Alex Massie Alex Massie

Tom Watson's Strange Sheridan Obsession

I see that, following Andy Coulson’s detention as part of a police investigation into perjury at the Tommy Sheridan, er, perjury trial,  Tom Watson MP is up to his old tricks. To wit:

After the detention of Coulson, Tom Watson MP reiterated his claim that Sheridan’s perjury conviction was “unsound”.

He said: “Tommy Sheridan was convicted on an eight to six verdict of a jury in a Scottish court. Mr Sheridan lost his liberty and is still the subject of restrictions on his movement. “The detention of Andy Coulson further highlights why Mr Sheridan’s conviction was unsound. It is now abundantly clear that members of the jury were not in full possession of the facts. If they knew what the police now know, It seems impossible not to conclude that Mr Sheridan would be a free man.

“His conviction should be urgently reviewed. And if the First Minister had any honour, he would launch an immediate inquiry into illicit information techniques practiced by News International’s employees in Scotland.”

I fear that Mr Watson may be blinded by his hatred for all things Wapping (and Kinning Park too, I suppose). He appears to have forgotten a pair of salient details. First, Coulson was called by Sheridan to testify as a defence witness. Coulson’s evidence was no part of the prosecution case against the perma-tanned left-swinger. Secondly it follows that Sheridan’s guilt hardly rested upon Coulson’s evidence. More probably, Coulson’s evidence – perjured or not – was irrelevent to the questions under consideration. Would Sheridan have been convicted if Coulson had not been called as a witness? It seems likely, I think, that he would have been. 

It should also be noted that Coulson has not been charged and is, at present, merely being questioned.

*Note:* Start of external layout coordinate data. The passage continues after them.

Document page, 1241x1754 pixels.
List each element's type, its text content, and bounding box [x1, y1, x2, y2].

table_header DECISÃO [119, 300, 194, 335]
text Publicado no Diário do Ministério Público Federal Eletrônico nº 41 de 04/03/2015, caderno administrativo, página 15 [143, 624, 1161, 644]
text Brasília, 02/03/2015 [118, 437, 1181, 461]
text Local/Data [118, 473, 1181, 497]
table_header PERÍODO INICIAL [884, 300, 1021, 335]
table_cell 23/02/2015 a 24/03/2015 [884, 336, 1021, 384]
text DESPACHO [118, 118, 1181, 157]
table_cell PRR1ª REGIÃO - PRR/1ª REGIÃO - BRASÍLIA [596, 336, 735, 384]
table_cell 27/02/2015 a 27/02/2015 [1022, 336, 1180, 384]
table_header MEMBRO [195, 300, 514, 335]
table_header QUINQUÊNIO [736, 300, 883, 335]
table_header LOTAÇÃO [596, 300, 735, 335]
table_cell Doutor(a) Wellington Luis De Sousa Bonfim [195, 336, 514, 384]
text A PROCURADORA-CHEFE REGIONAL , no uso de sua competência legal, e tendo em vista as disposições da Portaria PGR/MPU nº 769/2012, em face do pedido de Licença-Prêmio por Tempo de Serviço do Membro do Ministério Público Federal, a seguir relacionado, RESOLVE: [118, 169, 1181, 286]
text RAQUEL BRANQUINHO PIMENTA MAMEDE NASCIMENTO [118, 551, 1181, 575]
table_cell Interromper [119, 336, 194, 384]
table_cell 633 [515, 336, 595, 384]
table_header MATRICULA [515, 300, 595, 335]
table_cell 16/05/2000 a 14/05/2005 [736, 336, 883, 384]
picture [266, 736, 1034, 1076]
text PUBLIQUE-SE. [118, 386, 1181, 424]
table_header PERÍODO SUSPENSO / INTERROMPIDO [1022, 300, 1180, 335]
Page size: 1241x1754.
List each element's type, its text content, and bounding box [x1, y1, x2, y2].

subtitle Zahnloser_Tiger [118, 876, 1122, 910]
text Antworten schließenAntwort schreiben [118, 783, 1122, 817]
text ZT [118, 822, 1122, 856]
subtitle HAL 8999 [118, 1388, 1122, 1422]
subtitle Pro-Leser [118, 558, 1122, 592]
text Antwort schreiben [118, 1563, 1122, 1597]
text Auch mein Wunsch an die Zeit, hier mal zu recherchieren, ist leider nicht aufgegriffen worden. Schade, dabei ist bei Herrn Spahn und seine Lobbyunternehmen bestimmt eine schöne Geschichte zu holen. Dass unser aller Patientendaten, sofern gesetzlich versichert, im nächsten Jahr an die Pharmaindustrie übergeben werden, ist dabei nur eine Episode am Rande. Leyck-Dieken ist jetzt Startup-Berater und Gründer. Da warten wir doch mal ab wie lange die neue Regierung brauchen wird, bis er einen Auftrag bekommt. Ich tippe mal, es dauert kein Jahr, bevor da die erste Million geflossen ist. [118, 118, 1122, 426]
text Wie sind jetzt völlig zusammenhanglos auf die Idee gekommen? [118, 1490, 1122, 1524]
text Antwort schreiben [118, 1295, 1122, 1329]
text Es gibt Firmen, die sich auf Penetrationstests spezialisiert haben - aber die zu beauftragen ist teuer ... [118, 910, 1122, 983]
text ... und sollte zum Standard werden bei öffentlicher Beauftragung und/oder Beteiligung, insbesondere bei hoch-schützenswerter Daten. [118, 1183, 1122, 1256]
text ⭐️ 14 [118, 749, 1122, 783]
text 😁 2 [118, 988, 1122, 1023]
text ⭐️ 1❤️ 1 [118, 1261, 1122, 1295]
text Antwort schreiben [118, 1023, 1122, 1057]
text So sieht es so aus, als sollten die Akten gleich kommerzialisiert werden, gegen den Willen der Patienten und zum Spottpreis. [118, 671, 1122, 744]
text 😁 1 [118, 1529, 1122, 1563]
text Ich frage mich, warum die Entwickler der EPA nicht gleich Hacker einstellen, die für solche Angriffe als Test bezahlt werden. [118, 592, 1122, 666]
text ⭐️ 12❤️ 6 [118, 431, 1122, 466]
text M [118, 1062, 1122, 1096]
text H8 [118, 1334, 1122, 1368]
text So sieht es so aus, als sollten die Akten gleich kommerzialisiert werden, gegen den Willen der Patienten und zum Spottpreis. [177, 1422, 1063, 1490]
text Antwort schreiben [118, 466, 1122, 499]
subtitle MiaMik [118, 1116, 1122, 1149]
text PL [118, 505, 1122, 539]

UPDATE: Coulson has now been charged with perjury. Even so, there’s no contradiction between thinking that the News of the World may have acted improperly, that Coulson could have committed perjury and that Sheridan was guilty and would have been found so whatever Coulson had said on the stand. It was the Comrades what done Tommy in. All that said, I’d also say that, at a time when the case was largely ignored in London, this blog predicted that the Sheridan trial could cause Coulson no end of trouble.